PROBLEM REQUIREMENTS: Please pick out every line in the data below that contains the string "shape", and copy each one in full.

MATERIAL FOR THE TASK:
########

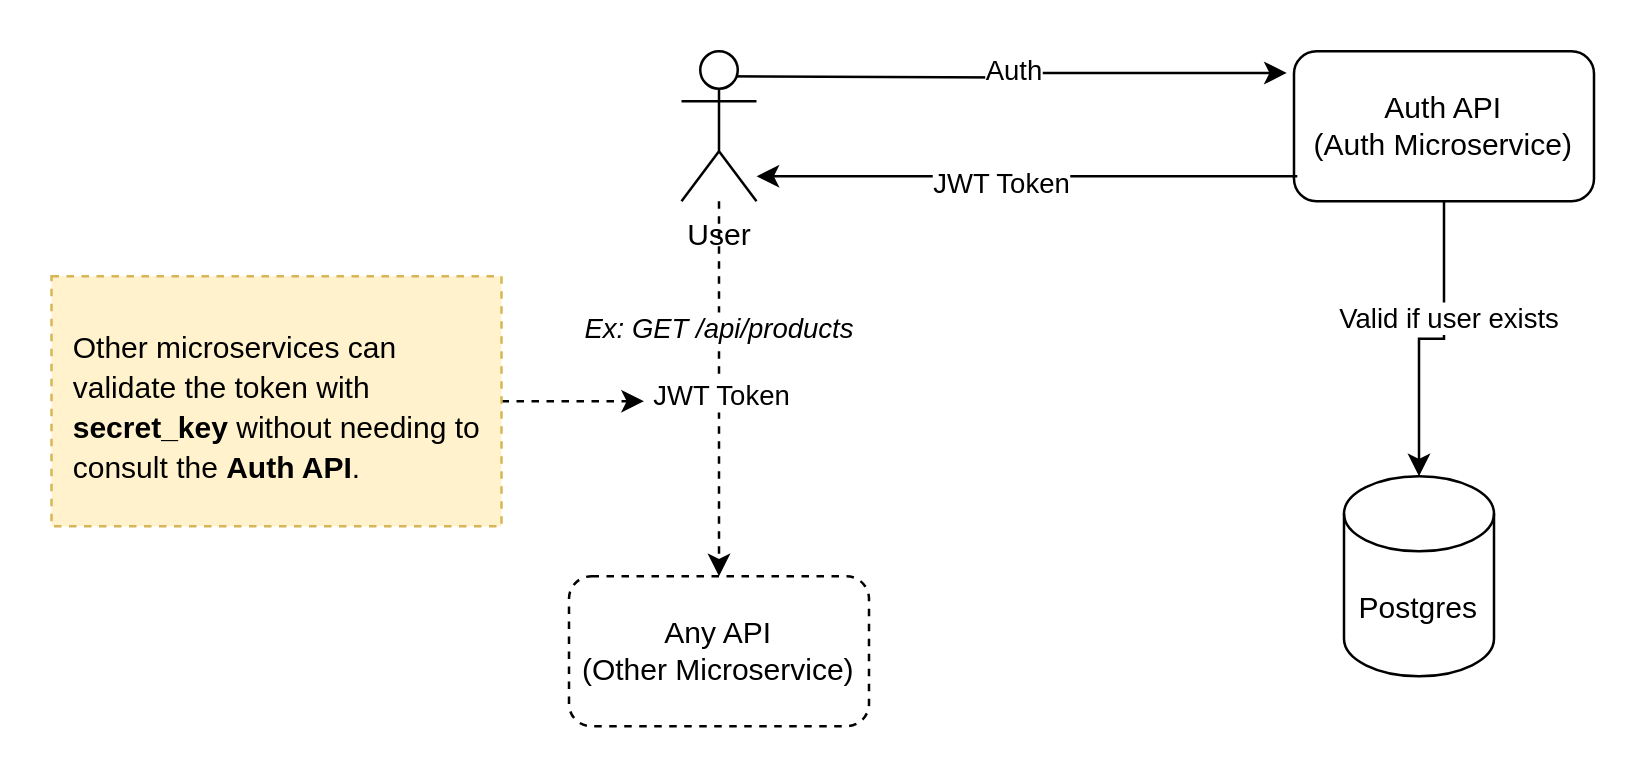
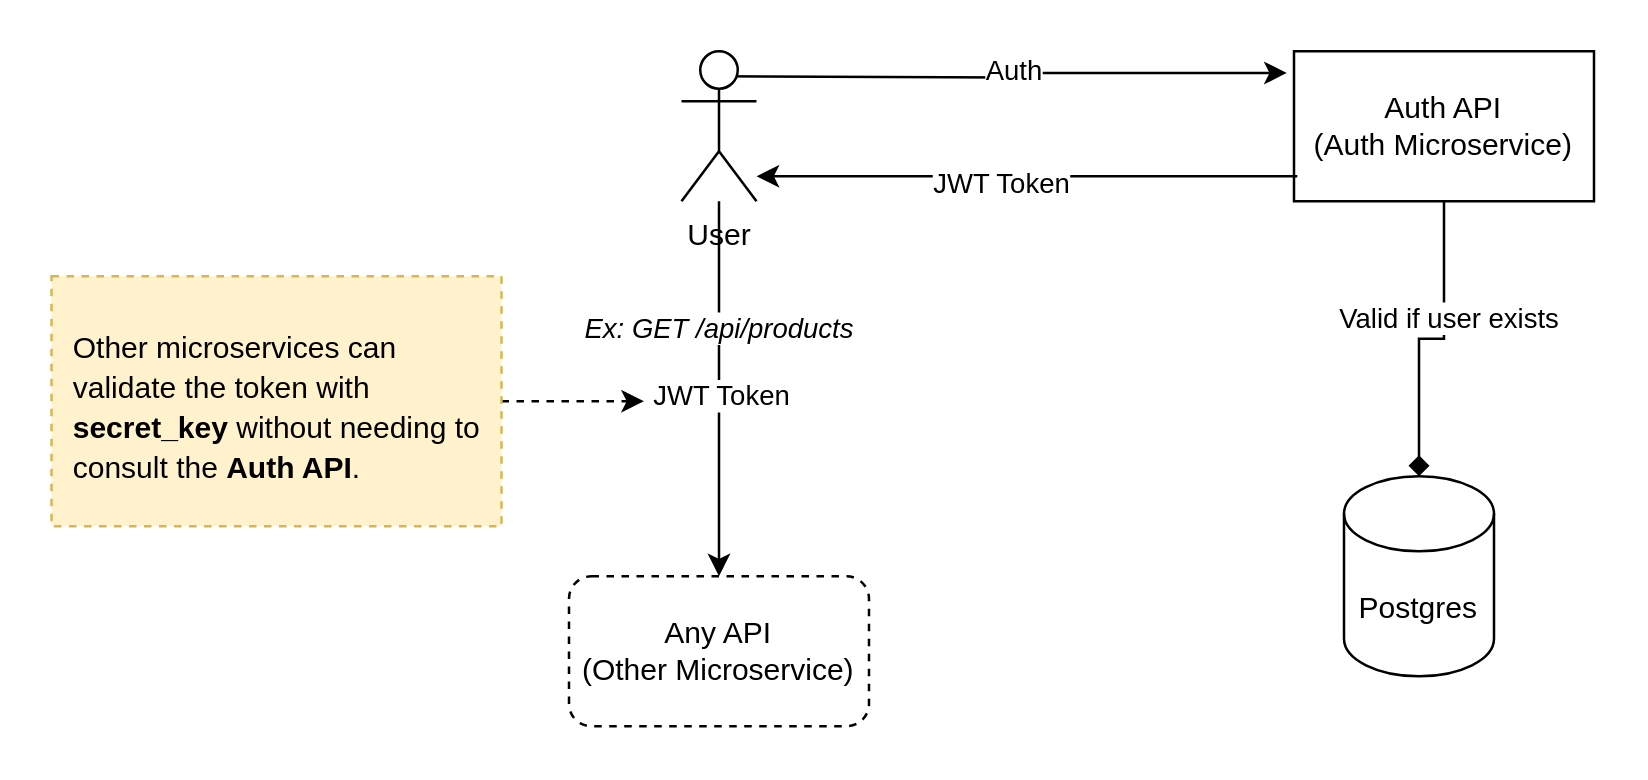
  <mxCell id="0" />
  <mxCell id="1" parent="0" />
- <mxCell id="2" value="Auth API&lt;div&gt;(Auth Microservice)&lt;/div&gt;" style="rounded=1;whiteSpace=wrap;html=1;" vertex="1" parent="1"><mxGeometry x="517" y="20" width="120" height="60" as="geometry" /></mxCell>
+ <mxCell id="2" value="Auth API&lt;div&gt;(Auth Microservice)&lt;/div&gt;" style="whiteSpace=wrap;html=1;rounded=0;" vertex="1" parent="1"><mxGeometry x="517" y="20" width="120" height="60" as="geometry" /></mxCell>
  <mxCell id="3" value="Any API&lt;div&gt;(Other Microservice)&lt;br&gt;&lt;/div&gt;" style="rounded=1;whiteSpace=wrap;html=1;dashed=1;" vertex="1" parent="1"><mxGeometry x="227" y="230" width="120" height="60" as="geometry" /></mxCell>
  <mxCell id="4" value="Postgres" style="shape=cylinder3;whiteSpace=wrap;html=1;boundedLbl=1;backgroundOutline=1;size=15;" vertex="1" parent="1"><mxGeometry x="537" y="190" width="60" height="80" as="geometry" /></mxCell>
  <mxCell id="5" style="edgeStyle=orthogonalEdgeStyle;rounded=0;orthogonalLoop=1;jettySize=auto;html=1;entryX=-0.024;entryY=0.145;entryDx=0;entryDy=0;exitX=0.5;exitY=0;exitDx=0;exitDy=0;exitPerimeter=0;entryPerimeter=0;" edge="1" parent="1" target="2"><mxGeometry relative="1" as="geometry"><mxPoint x="286.97" y="30" as="sourcePoint" /><mxPoint x="446.97" y="30" as="targetPoint" /></mxGeometry></mxCell>
  <mxCell id="6" value="Auth" style="edgeLabel;html=1;align=center;verticalAlign=middle;resizable=0;points=[];" vertex="1" connectable="0" parent="5"><mxGeometry x="0.321" y="1" relative="1" as="geometry"><mxPoint x="-32" as="offset" /></mxGeometry></mxCell>
- <mxCell id="7" style="edgeStyle=orthogonalEdgeStyle;rounded=0;orthogonalLoop=1;jettySize=auto;html=1;dashed=1;" edge="1" parent="1" source="10" target="3"><mxGeometry relative="1" as="geometry" /></mxCell>
+ <mxCell id="7" style="edgeStyle=orthogonalEdgeStyle;rounded=0;orthogonalLoop=1;jettySize=auto;html=1;" edge="1" parent="1" source="10" target="3"><mxGeometry relative="1" as="geometry" /></mxCell>
  <mxCell id="8" value="JWT Token" style="edgeLabel;html=1;align=center;verticalAlign=middle;resizable=0;points=[];" vertex="1" connectable="0" parent="7"><mxGeometry x="0.029" relative="1" as="geometry"><mxPoint as="offset" /></mxGeometry></mxCell>
  <mxCell id="9" value="&lt;i&gt;Ex: GET /api/products&lt;/i&gt;" style="edgeLabel;html=1;align=center;verticalAlign=middle;resizable=0;points=[];" vertex="1" connectable="0" parent="7"><mxGeometry x="-0.462" y="-1" relative="1" as="geometry"><mxPoint y="10" as="offset" /></mxGeometry></mxCell>
  <mxCell id="10" value="User" style="shape=umlActor;verticalLabelPosition=bottom;verticalAlign=top;html=1;outlineConnect=0;" vertex="1" parent="1"><mxGeometry x="272" y="20" width="30" height="60" as="geometry" /></mxCell>
  <mxCell id="11" style="edgeStyle=orthogonalEdgeStyle;rounded=0;orthogonalLoop=1;jettySize=auto;html=1;entryX=1;entryY=1;entryDx=0;entryDy=0;entryPerimeter=0;exitX=0.011;exitY=0.834;exitDx=0;exitDy=0;exitPerimeter=0;" edge="1" parent="1" source="2"><mxGeometry relative="1" as="geometry"><mxPoint x="447" y="70" as="sourcePoint" /><mxPoint x="302" y="70" as="targetPoint" /></mxGeometry></mxCell>
  <mxCell id="12" value="JWT Token" style="edgeLabel;html=1;align=center;verticalAlign=middle;resizable=0;points=[];" vertex="1" connectable="0" parent="11"><mxGeometry x="0.178" y="2" relative="1" as="geometry"><mxPoint x="9" as="offset" /></mxGeometry></mxCell>
- <mxCell id="13" style="edgeStyle=orthogonalEdgeStyle;rounded=0;orthogonalLoop=1;jettySize=auto;html=1;entryX=0.5;entryY=0;entryDx=0;entryDy=0;entryPerimeter=0;" edge="1" parent="1" source="2" target="4"><mxGeometry relative="1" as="geometry" /></mxCell>
+ <mxCell id="13" style="edgeStyle=orthogonalEdgeStyle;rounded=0;orthogonalLoop=1;jettySize=auto;html=1;entryX=0.5;entryY=0;entryDx=0;entryDy=0;entryPerimeter=0;endArrow=diamond;" edge="1" parent="1" source="2" target="4"><mxGeometry relative="1" as="geometry" /></mxCell>
  <mxCell id="14" value="Valid if user exists" style="edgeLabel;html=1;align=center;verticalAlign=middle;resizable=0;points=[];" vertex="1" connectable="0" parent="13"><mxGeometry x="-0.231" y="1" relative="1" as="geometry"><mxPoint as="offset" /></mxGeometry></mxCell>
  <mxCell id="15" style="edgeStyle=orthogonalEdgeStyle;rounded=0;orthogonalLoop=1;jettySize=auto;html=1;dashed=1;" edge="1" parent="1" source="16"><mxGeometry relative="1" as="geometry"><mxPoint x="257" y="160" as="targetPoint" /></mxGeometry></mxCell>
  <mxCell id="16" value="&lt;p style=&quot;line-height: 80%;&quot;&gt;&lt;/p&gt;&lt;h1 style=&quot;margin-top: 0px; line-height: 50%;&quot;&gt;&lt;span style=&quot;background-color: initial; font-size: 12px; font-weight: normal;&quot;&gt;Other microservices can validate the token with &lt;/span&gt;&lt;b style=&quot;background-color: initial; font-size: 12px;&quot;&gt;secret_key&lt;/b&gt;&lt;span style=&quot;background-color: initial; font-size: 12px; font-weight: normal;&quot;&gt; without needing to consult the &lt;/span&gt;&lt;b style=&quot;background-color: initial; font-size: 12px;&quot;&gt;Auth API&lt;/b&gt;&lt;span style=&quot;background-color: initial; font-size: 12px; font-weight: normal;&quot;&gt;.&lt;/span&gt;&lt;br&gt;&lt;/h1&gt;&lt;p&gt;&lt;/p&gt;" style="text;html=1;whiteSpace=wrap;overflow=hidden;rounded=0;fillColor=#fff2cc;strokeColor=#d6b656;spacing=2;spacingLeft=7;align=left;dashed=1;" vertex="1" parent="1"><mxGeometry x="20" y="110" width="180" height="100" as="geometry" /></mxCell>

########

FINISHED EXERCISE:
  <mxCell id="4" value="Postgres" style="shape=cylinder3;whiteSpace=wrap;html=1;boundedLbl=1;backgroundOutline=1;size=15;" vertex="1" parent="1"><mxGeometry x="537" y="190" width="60" height="80" as="geometry" /></mxCell>
  <mxCell id="10" value="User" style="shape=umlActor;verticalLabelPosition=bottom;verticalAlign=top;html=1;outlineConnect=0;" vertex="1" parent="1"><mxGeometry x="272" y="20" width="30" height="60" as="geometry" /></mxCell>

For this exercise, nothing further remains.